To some extent it is. It seems that the biggest concern regarding the figures we have seen recently is quality and breadth of growth. In many respects it is very typical for the U.K. recovery, because it has been fuelled by consumer spending and largely underpinned by the credit growth. In my opinion, many people would rightly point to the fact that we have little too much of this in the run-up to the crisis. It is really a case of "beggars cannot be choosers", we had a position where the BoE had only partially deflated an asset price bubble. The only real thing it could do was encourage growing the use of credit. The recovery is ongoing; however, it can only be declared to be mature, when we start to see the investment starting to pick up and exporters starting to move forward as well.

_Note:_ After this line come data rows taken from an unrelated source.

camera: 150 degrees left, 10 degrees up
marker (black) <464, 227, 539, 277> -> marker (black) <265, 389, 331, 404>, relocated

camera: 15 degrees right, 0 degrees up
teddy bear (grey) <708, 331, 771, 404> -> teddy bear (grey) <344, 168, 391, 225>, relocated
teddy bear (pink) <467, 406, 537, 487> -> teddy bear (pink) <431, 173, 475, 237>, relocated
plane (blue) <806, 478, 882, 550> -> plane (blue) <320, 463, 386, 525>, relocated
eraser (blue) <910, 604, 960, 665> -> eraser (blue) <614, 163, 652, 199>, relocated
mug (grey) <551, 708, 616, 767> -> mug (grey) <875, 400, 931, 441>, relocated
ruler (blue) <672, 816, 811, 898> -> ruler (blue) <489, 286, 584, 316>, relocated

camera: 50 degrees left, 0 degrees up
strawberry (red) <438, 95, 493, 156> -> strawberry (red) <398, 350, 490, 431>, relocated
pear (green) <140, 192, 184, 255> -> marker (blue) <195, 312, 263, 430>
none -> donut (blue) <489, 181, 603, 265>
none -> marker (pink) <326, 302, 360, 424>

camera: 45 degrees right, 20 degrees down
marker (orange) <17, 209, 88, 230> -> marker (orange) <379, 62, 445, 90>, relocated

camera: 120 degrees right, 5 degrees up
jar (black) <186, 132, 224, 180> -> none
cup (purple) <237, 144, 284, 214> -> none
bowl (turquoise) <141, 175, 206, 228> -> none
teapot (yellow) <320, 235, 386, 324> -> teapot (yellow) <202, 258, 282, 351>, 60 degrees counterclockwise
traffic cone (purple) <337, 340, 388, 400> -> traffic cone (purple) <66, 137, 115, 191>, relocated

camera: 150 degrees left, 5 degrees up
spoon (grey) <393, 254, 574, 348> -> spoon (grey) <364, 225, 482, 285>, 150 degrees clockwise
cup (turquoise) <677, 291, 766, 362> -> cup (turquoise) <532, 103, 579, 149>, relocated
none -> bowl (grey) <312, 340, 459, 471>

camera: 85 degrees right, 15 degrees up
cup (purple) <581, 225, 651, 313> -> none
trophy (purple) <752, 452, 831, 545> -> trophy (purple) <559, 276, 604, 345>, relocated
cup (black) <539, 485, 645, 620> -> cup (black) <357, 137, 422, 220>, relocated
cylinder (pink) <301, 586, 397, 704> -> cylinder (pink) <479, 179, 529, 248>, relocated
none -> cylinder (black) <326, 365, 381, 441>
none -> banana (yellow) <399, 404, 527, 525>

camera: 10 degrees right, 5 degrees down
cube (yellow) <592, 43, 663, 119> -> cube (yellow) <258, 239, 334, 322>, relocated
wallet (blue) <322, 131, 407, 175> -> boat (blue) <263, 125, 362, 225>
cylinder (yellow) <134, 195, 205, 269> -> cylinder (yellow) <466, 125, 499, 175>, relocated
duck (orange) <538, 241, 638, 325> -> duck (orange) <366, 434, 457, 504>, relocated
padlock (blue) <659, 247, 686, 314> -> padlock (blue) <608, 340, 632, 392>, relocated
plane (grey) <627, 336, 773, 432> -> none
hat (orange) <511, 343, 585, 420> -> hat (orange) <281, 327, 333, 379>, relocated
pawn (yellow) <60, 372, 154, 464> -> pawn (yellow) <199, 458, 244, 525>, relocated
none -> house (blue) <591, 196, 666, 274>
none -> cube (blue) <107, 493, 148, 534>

It is the case of so far so good.

Some analysts and experts forecast that Bank of England's interest rates might be raised earliest at the second quarter of year 2015. Do you hold the same opinion or you have a different outlook on country's interest rate hike?

It is a good question and it sounds compound to say that I do not know; however, I say that because I do not think that Bank of England really knows. We have a situation, where the BoE and Mark Carney would prefer to postpone the first rate hike for as long as it is possible to do so. I suspect that they will have to keep the gilt market aside to do that. The reason is simple, Mervyn King, prior Governor of the Bank of England, pointed out that many people got heavily leveraged in terms of the household debt. In an era of near zero percent interest rates, it might be said that these low rates are many households' budget thresholds. Therefore, it stands to reason when the first rate hike comes, a lot of people are going to be struggling to maintain mortgage payments and so on and so forth. 
Thus, the point is that we really need a broad recovery that is indisputably with a strong momentum before we start imposing what is going to be a very difficult period for many households. All in all, it seems as a reasonable forecast that rates will be raised around the middle of the next year onwards. Nonetheless, as already mentioned, I think Mark Carney will go to lengths to try and keep any notion of rigid sort of timetable rate hikes as distant as possible.

What could be the main drivers for the British Pound in short term and what kind of trends could we see this year?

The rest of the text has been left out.